ナンニモレッティ監督作品。
これは面白い!ヘンテコで愛すべき傑作映画。
3話構成の日記をベースにした映像エッセイ。虚実入り混じり、ゆるい笑いもところどころに。
しかしなにより、映像感覚が最高。1話目のバイクで街を行くシーンは特に心地よかった。ただただ気持ちの良いシーンが続くので、ストーリーはどうでもよくなる。
ギャグやストーリーで「?」となるところもあるにはあるのだが、圧倒的な映像センスにただただこちらは楽しくなる。
深田晃司監督が本作について語っている動画を観たが、そこで、「意味に従属していない映像」とおっしゃっていた。たしかに、と膝を打った。ストーリーや意味に従属しない、自由な映像の連なり、それこそが本作の最大の魅力だと思う。
ストーリーも映像も、構成も、良い意味のゆるさが感じられる。
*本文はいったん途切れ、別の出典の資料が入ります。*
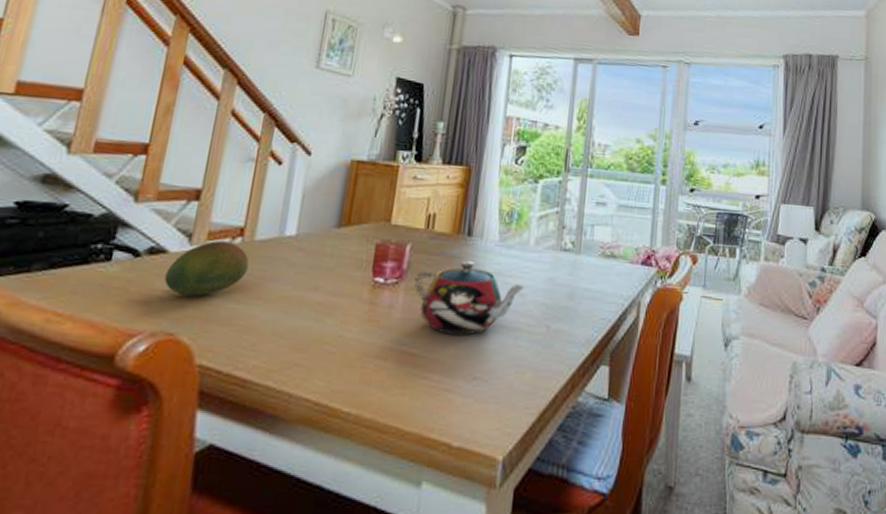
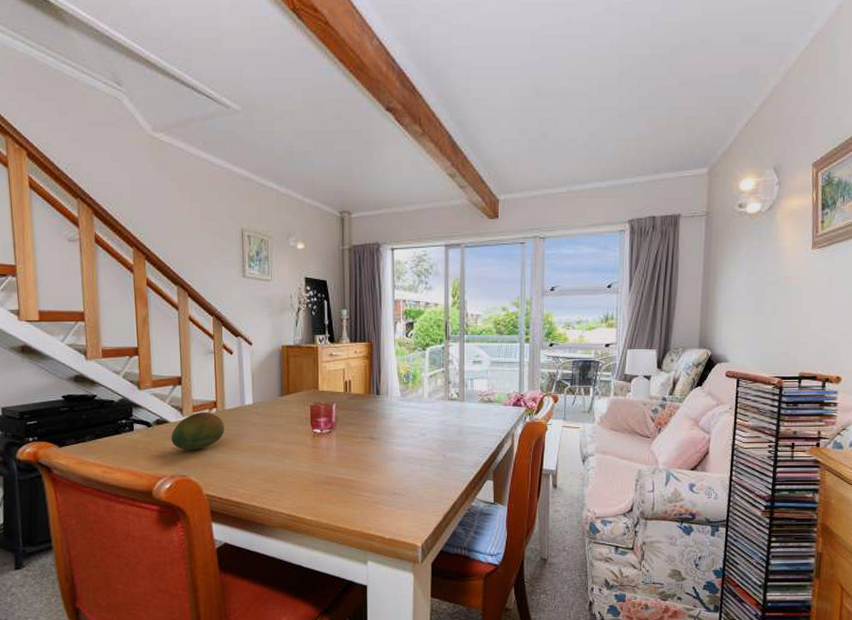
teapot: present [413,260,526,336] -> none [342,412,425,465]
ホン・サンスや、ロメールなどの熟練のゆるさ、脱力感があって最高。侘び寂びすら感じさせる。
そして「息子の部屋」でもそうだったが、ナンニモレッティ監督は音楽センスが良い。ブライアンイーノ、そして本作ではキースジャレットが効果的に使われていた。
とにかく、センスが自分に合う監督だなと、「息子の部屋」と本作を観て感じた。
ただ、ストーリーも日本人にはわかりにくかったり、緩慢に感じる人もいそうに思うので、この映画は合う合わない、好き嫌いがはっきり別れそうだとは思う。そして、映画ネタも多く、そこがより本作をマニア向けにしてしまってはいる。
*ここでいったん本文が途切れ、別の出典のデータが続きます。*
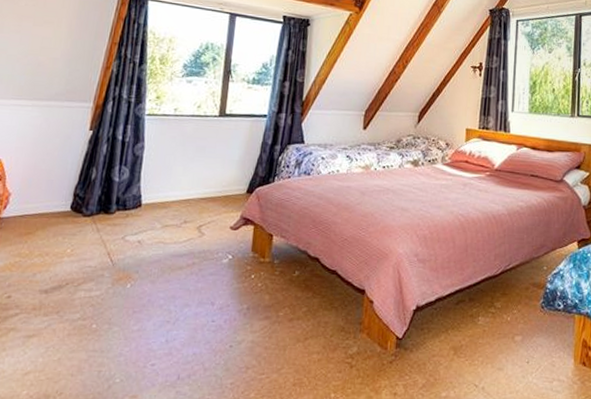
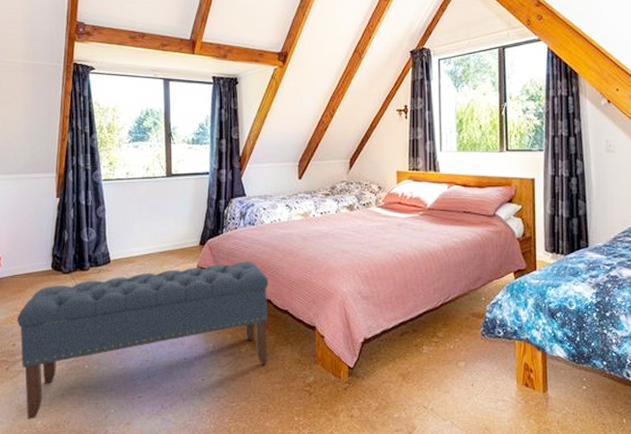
bench: none [10,213,319,388] -> present [17,261,269,419]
個人的には大傑作に感じた。ヴェンダースを、エドワードヤンを、侯孝賢を、ホン・サンスを、ジャームッシュを本作から感じた。他にもいろんな映画と似た感覚、エッセンスが結集しているように感じた。
もっと色々な人に知られて良い傑作だと思う。それも観る時は、肩の力を抜いて観てほしい。
観てそのまま、このレビューを書いているのでついつい熱量が入ってしまった。それくらい良かった作品。おすすめです!